-- start Selected passage --

# 2008 Labor Day Back to school tournament



## Jim (Aug 8, 2008)

This Tournament is for the kids. To mark the end of summer vacation we are going to have a participation tournament for the kids. All members young kids are eligible. 

Species: Sunfish
Rules:
Ages - 3-13
Tournament starts Friday August 29, 2008 and ends Monday September 1,2008. All fish must be caught within this time frame. I trust you guys :wink: 
Post the pictures here as you catch them. All pictures must be received by Tuesday 8PM Eastern.

*PLEASE SIGN UP HERE WITH LITTLE ANGLERS NAME SO I CAN HAVE AN IDEA ABOUT PARTICIPATION.*

*Sept 22, 2009. Is the last day to sign up for this one.*
*To be eligible, young angler must pose with fish. Bonus points will be awarded if Tinboats member, little Angler and fish are in picture. Help casting and reeling in is allowed.*

Winners (Any child who posts a picture) will receive a participation ribbon and a package of worms.

Categories:
Everyone wins in this tournament.  

I'm doing this to bring families together. Family time together is getting shorter and shorter with everyones busy lifestyles, and I feel it is the most important thing to stick together. :beer:

*
Participants:*
*Member - Child*
Jim - Steven
Jim - Marianna
G3_Guy - Cameron
G3_Guy - Colvin
(alumacraftjoe) - Nicholas
(alumacraftjoe) - Taylor
(alumacraftjoe) - Daylen
DahFISH-Max
DahFISH -Mason
FishingBuds-Shawn 
FishingBuds-April 
Acarbone624 -Anthony Jr
Acarbone624 -Vanessa 
Fishingcop - Joey
KeMiCaL -Darian 
backpain -backpain jr.
Zum - Sam
Zum - Natasha (maybe)
BLK Fisher - Kevin
BLK Fisher - Michael
Captain Ahab - Alex
Legbrkr - Joey


Disclaimer: Anything can change because. 8)



*Final Results:*
G3_Guy - Cameron
G3_Guy - Colvin
(alumacraftjoe) - Nicholas
(alumacraftjoe) - Taylor
(alumacraftjoe) - Daylen
DahFISH-Max
DahFISH -Mason
Acarbone624 -Anthony Jr
Zum - Sam
BLK Fisher - Michael
Legbrkr - Joey

Did I miss anyone?

-- end Selected passage --
-- start Data listing --

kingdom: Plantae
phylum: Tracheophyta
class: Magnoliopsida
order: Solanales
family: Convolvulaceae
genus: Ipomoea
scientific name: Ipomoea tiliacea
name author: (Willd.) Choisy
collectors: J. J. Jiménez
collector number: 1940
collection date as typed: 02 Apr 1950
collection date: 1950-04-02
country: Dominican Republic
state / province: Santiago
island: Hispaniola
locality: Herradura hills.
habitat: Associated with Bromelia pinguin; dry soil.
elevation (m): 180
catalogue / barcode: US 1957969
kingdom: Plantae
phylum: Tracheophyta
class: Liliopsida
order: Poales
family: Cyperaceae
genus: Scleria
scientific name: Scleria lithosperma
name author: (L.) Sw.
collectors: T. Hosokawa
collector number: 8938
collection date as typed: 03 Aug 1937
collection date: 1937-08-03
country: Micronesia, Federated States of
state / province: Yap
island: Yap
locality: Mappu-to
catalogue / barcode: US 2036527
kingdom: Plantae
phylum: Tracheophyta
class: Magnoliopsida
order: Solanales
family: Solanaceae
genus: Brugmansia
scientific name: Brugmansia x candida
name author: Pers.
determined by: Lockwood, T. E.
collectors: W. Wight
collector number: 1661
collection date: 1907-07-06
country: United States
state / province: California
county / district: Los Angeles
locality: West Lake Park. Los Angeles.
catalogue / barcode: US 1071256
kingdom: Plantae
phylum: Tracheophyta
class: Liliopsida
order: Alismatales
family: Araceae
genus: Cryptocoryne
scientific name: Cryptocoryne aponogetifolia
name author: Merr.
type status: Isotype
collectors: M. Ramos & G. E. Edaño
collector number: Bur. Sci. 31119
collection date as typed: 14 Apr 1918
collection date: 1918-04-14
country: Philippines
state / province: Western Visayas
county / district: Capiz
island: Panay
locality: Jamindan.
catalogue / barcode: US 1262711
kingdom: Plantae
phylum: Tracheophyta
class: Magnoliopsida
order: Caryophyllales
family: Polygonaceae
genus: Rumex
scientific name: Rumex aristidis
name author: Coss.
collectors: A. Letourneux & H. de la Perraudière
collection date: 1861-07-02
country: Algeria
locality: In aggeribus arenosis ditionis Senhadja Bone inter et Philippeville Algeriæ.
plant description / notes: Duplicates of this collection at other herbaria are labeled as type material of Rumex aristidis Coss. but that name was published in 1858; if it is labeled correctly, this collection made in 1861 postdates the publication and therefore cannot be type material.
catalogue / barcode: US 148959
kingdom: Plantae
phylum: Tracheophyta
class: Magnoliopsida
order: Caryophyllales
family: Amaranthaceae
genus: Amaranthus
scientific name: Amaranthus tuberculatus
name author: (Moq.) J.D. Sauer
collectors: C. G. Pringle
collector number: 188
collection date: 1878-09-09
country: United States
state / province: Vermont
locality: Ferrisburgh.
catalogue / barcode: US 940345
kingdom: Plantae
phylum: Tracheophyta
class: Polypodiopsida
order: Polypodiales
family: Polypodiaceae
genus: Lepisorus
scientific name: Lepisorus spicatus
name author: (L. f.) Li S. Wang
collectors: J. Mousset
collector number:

-- end Data listing --

In the tournament post, what will each winner receive?

Written solution: A participation ribbon and a package of worms.